Pointers and References¶
Pointer and reference characters should associate with a type name rather than
the variable identifier. For example, use int* var
and not int *var
.
Class Member Visibility/Ordering¶
Use the ordering
public
->protected
->private
in class definitions for members.If the class includes
friend
methods, list those at the start of the class prior to the public block.Within each visibility block, use the following ordering for members:
- Static member functions
- Non-static member functions
- Static member variables
- Non-static member variables
Attempt to order member variables to avoid the compiler adding padding between them and bloating the size of the objects.

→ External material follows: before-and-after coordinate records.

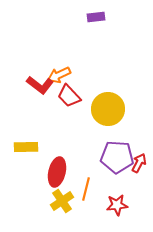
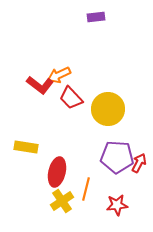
red trapezoid: moved 2 px right, 2 px down
yellow rectangle: rotated 10 degrees clockwise
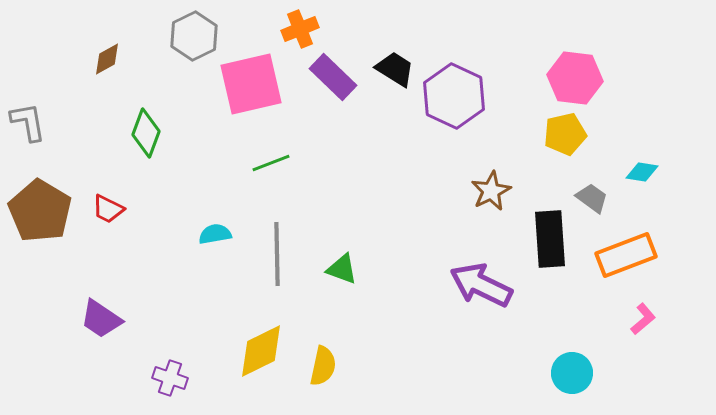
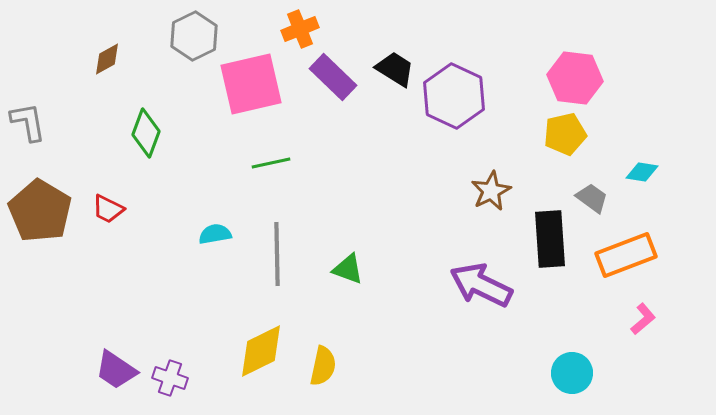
green line: rotated 9 degrees clockwise
green triangle: moved 6 px right
purple trapezoid: moved 15 px right, 51 px down
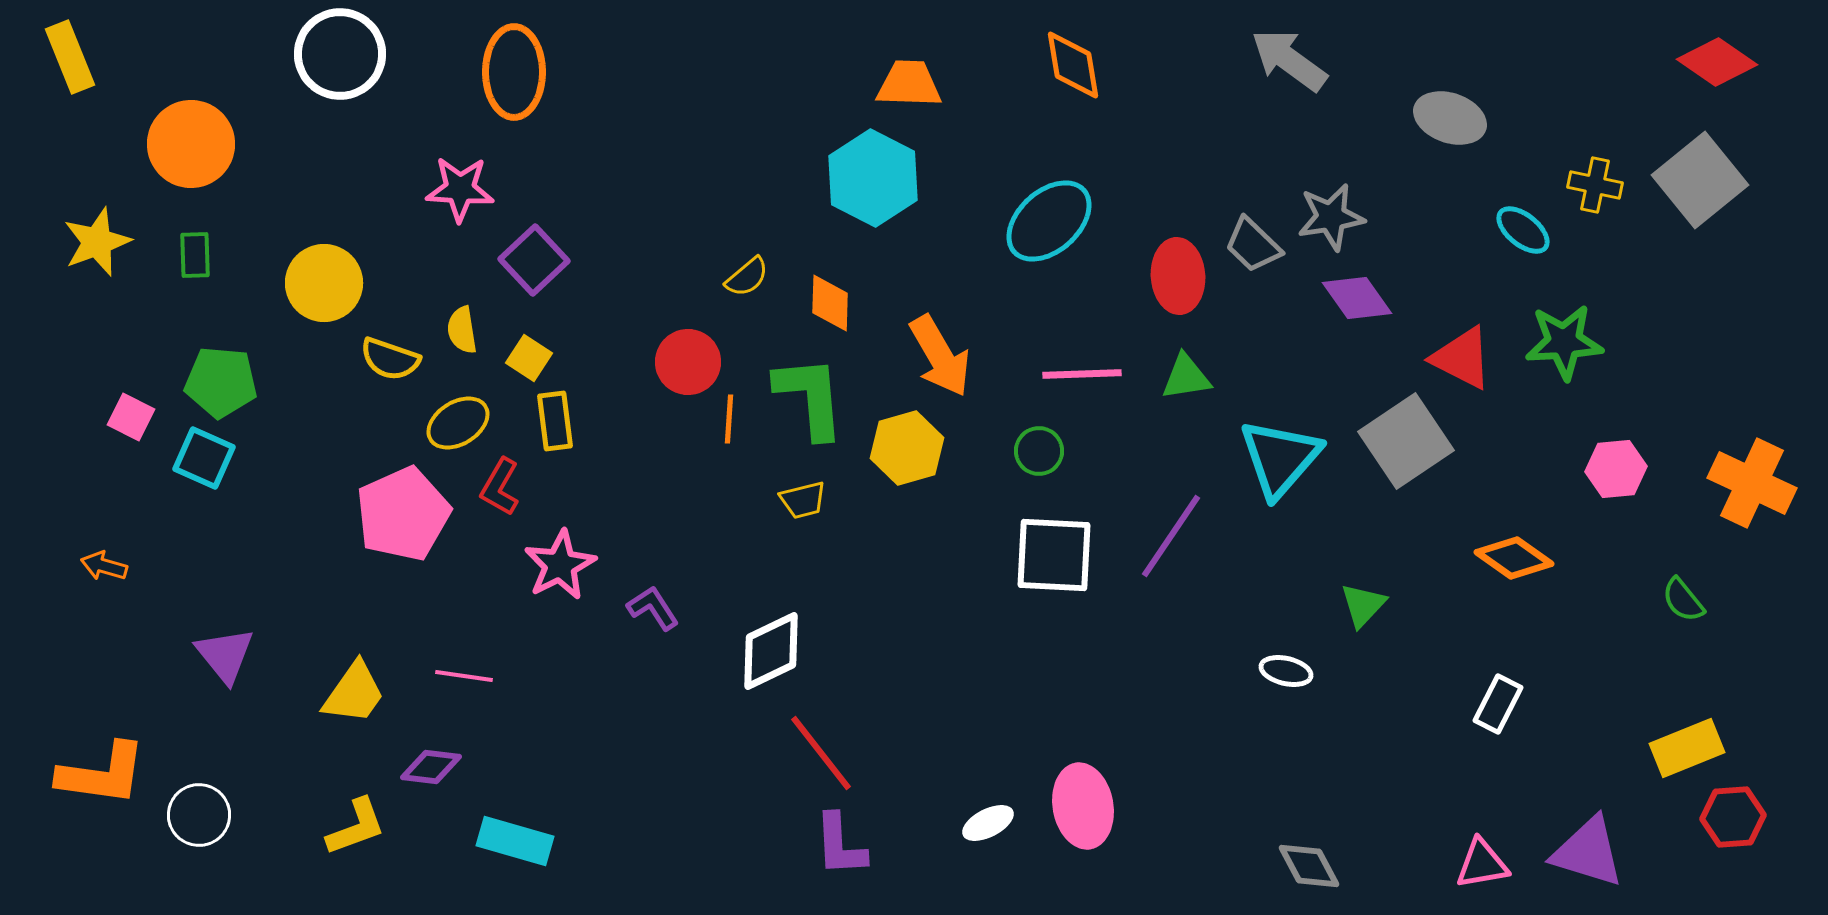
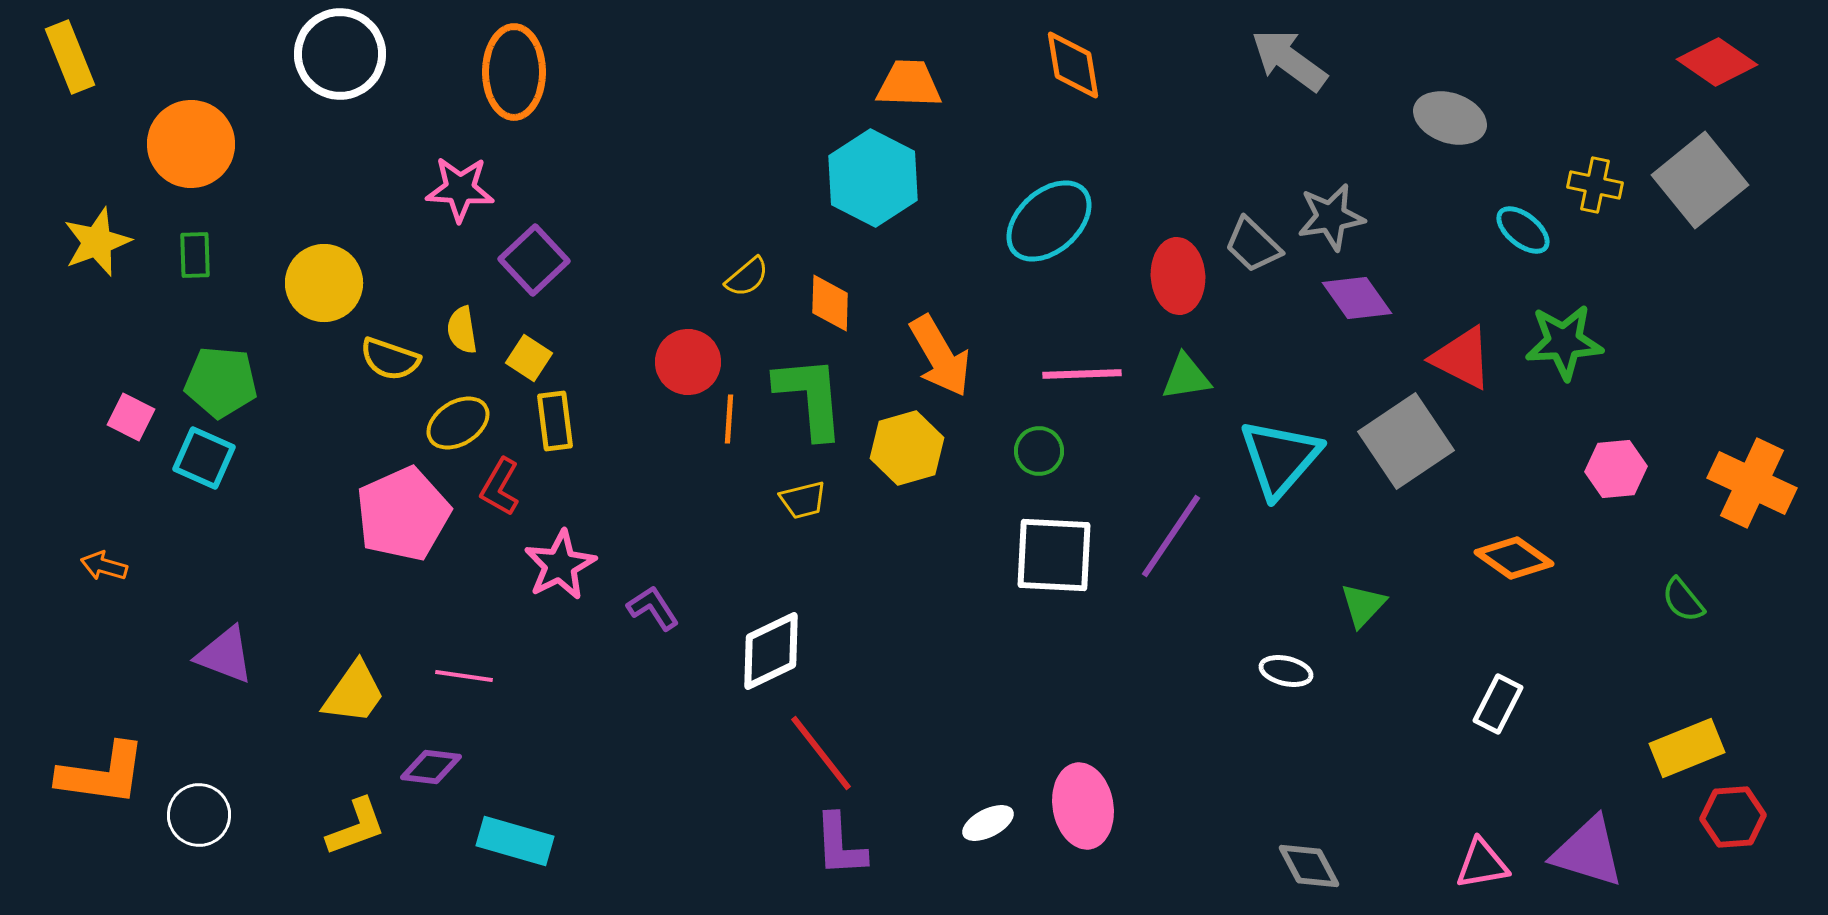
purple triangle at (225, 655): rotated 30 degrees counterclockwise
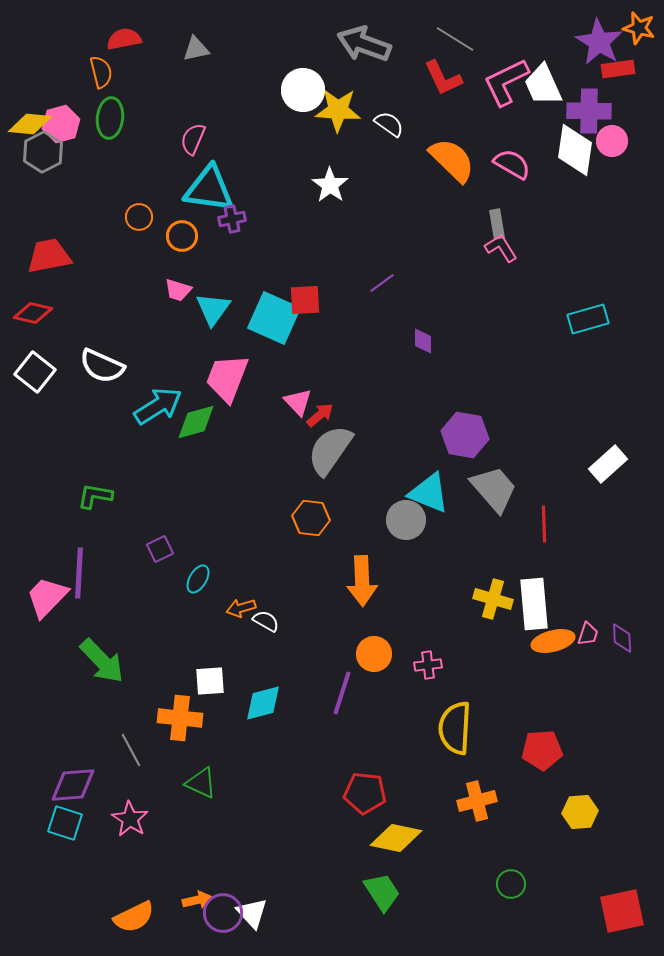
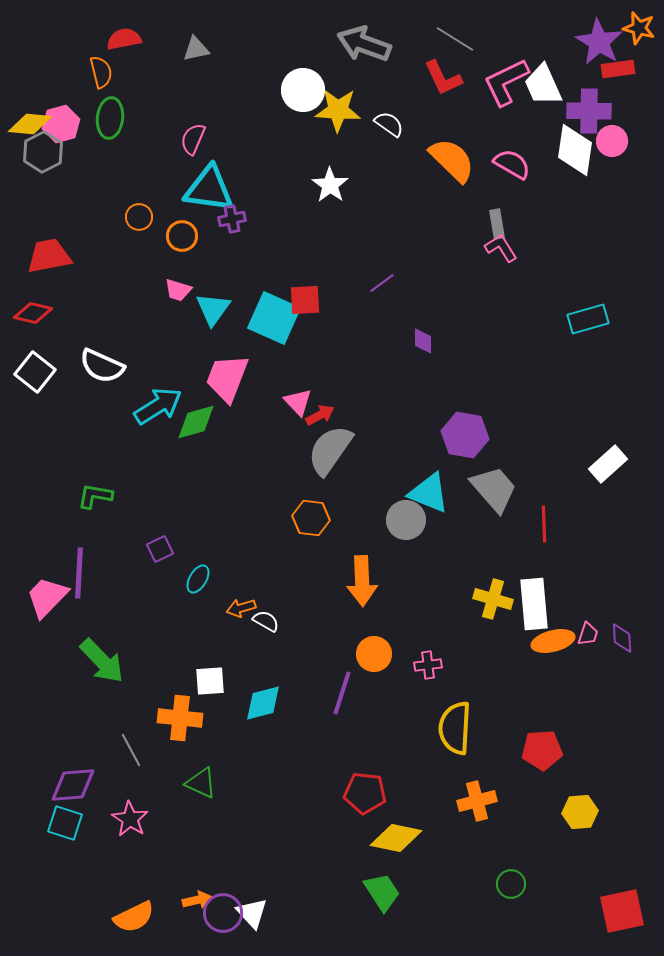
red arrow at (320, 415): rotated 12 degrees clockwise
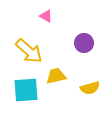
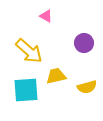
yellow semicircle: moved 3 px left, 1 px up
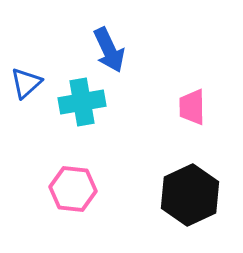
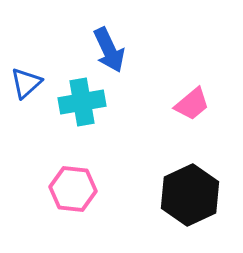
pink trapezoid: moved 3 px up; rotated 129 degrees counterclockwise
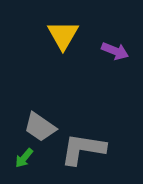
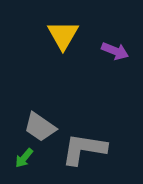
gray L-shape: moved 1 px right
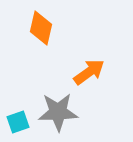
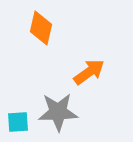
cyan square: rotated 15 degrees clockwise
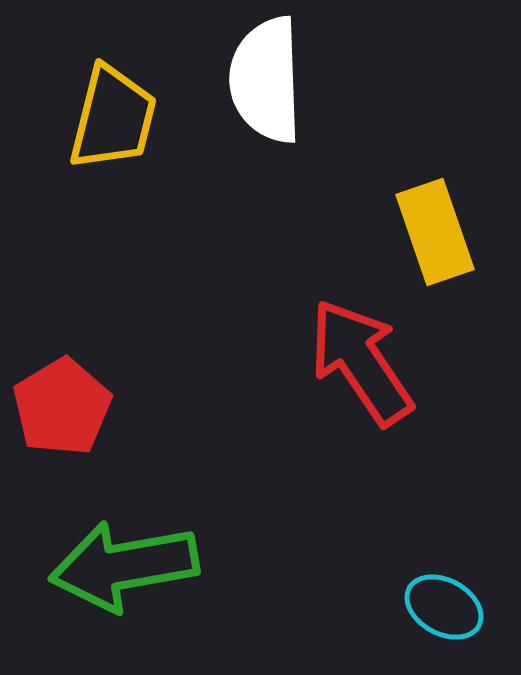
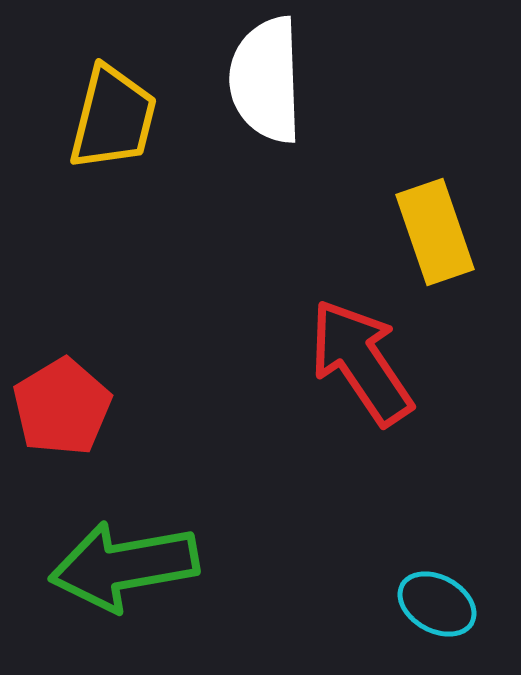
cyan ellipse: moved 7 px left, 3 px up
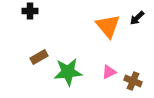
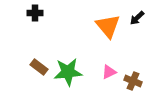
black cross: moved 5 px right, 2 px down
brown rectangle: moved 10 px down; rotated 66 degrees clockwise
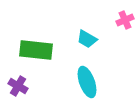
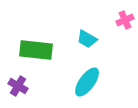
cyan ellipse: rotated 56 degrees clockwise
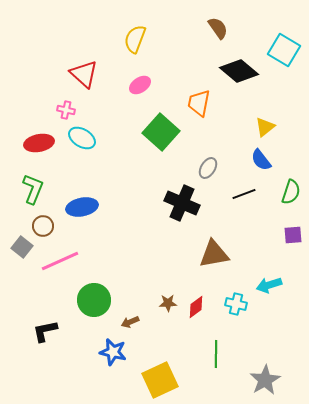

Language Support and Preferences¶
Zeek may use C++ features up to and including those supported by the C++17 standard.
Exceptions¶
Avoid using exceptions for error handling. The primary reason to avoid them is that it makes error handling more difficult to reason about. Due to the nature of the reference counting in the Zeek code, exceptions will often cause the counting to be invalid unless handled very carefully.
Casting¶
Use C++-style casting (static_cast
, dynamic_cast
, reinterpret_cast
,
const_cast
) instead of bare C-style casts.
Strings¶
One artifact of the long life of this Zeek code is that a large number of the
strings created internally are plain char*
values. For new code, prefer
using std::string
or std::string_view
instead.
Explicit Constructors¶
Single-argument constructors should be marked explicit
to aid in
type-checking.
Using Namespaces¶
Source files (*.cc
) may set up any namespace imports/aliases they find
convenient at any scope, including file scope. For example, they may choose to
do using namespace std
.
Header files (*.h
) should avoid, at file scope, anything that alters
namespaces or the name lookup process since it’s usually not desirable for the
inclusion of a header to have those side effects. E.g. don’t do things like
using namespace std
in a header file. However, it’s acceptable to do this
inside function scopes should the implementation be defined in the header file.
Global Namespace¶
Another artifact of the old Zeek code is that a large amount of variables,
functions, and constants are defined in the global namespace and then
extern
’d when needed in other places. Avoid adding any more to the global
namespace when possible. Prefer using constructs like the Singleton pattern or
static class members instead.
Function Parameter Passing¶
Follow the typical C++ best practices for parameter passing. Avoid passing
large objects by value, except in cases where the function can use move
semantics and the caller can use std::move
. For objects that will not be
modified by the function, pass by const-reference. For objects that may be
modified by the function, prefer making the argument a pointer instead of a
reference.
Default Member Variable Initialization¶
In new code, prefer using default initialization to set the values of member variables when they are defined in the header. Override the values in constructors only when necessary. For older code, use constructor initialization for consistency.